Thursday, January 17, 2008

The Supremes sing in unison on this

This in from the Wall Street Journal's law blog.

Of course here in Texas going to law school nobody drilled into our head any notions about the court system in new York.

“Party conventions, with their attendant ‘smoke-filled rooms’ and domination by party leaders, have long been an accepted manner of selecting party candidates… While a state may determine it is not desirable and replace it, it is not unconstitutional.”

They’re not the funniest or most polarizing words to ever come from Justice Scalia’s pen, but they couldn’t be clearer. They come from his opinion, representing a unanimous Court, that came down earlier today, New York State Board of Elections v. Lopez-Torres. Here’s the opinion and the NYT’s take.

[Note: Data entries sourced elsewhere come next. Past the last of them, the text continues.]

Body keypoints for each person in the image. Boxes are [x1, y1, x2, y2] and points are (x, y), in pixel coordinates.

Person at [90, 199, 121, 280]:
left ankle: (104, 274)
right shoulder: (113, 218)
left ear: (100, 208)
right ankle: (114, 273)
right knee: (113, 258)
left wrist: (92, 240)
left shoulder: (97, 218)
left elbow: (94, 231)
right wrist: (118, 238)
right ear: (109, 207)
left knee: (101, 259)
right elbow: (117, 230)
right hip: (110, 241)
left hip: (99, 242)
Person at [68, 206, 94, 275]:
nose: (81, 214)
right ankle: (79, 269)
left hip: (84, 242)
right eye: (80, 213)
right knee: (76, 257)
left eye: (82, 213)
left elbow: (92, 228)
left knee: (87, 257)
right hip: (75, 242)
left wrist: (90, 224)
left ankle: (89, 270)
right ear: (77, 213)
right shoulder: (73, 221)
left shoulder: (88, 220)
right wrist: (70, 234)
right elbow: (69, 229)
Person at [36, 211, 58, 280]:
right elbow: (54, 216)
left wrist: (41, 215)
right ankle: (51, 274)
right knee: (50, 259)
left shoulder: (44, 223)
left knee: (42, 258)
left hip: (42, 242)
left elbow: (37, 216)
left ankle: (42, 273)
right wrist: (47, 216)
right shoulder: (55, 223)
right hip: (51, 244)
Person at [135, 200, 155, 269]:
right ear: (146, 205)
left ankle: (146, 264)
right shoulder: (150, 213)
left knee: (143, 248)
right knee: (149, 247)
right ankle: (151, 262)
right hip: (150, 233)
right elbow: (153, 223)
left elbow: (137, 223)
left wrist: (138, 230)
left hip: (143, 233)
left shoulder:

The decision overturned both a federal district judge in Brooklyn and the Second Circuit, each of which had shot down New York State’s unique judicial convention system for nominating State Supreme Court Justices*. Under the system, in order to win a party’s nomination to the ballot, a candidate must first get the approval of his or her political party. The Court today ruled that prohibiting use of the convention system violated the First Amendment rights of the Brooklyn Democratic Party. “A political party has a First Amendment right to limit its membership as it wishes, and to choose a candidate-selection process that will in its view produce the nominee who best represents its political platform,” Justice Scalia wrote.

The justices rejected a lawsuit brought by Margarita Lopez Torres, a Brooklyn Surrogate Court judge who, as an elected Civil Court judge, tried unsuccessfully to get the Brooklyn Democratic Party’s backing to run for State Supreme Court.

Ted Olson at Gibson Dunn and Andrew Rossman at Akin Gump handled the argument for the Board of Elections. Retired Cravath partner F.A.O. Schwartz Jr. handled the argument for Lopez-Torres.

* We must had this explained to us a dozen times during our first week of law school (in Michigan), way back in 1993, that the highest court in New York is called the Court of Appeals, while trial courts go by the name Supreme Court. Before we knew the names of our professors or what a “tortfeasor” was, we had this little piece of (admittedly important) arcana drilled into our skulls.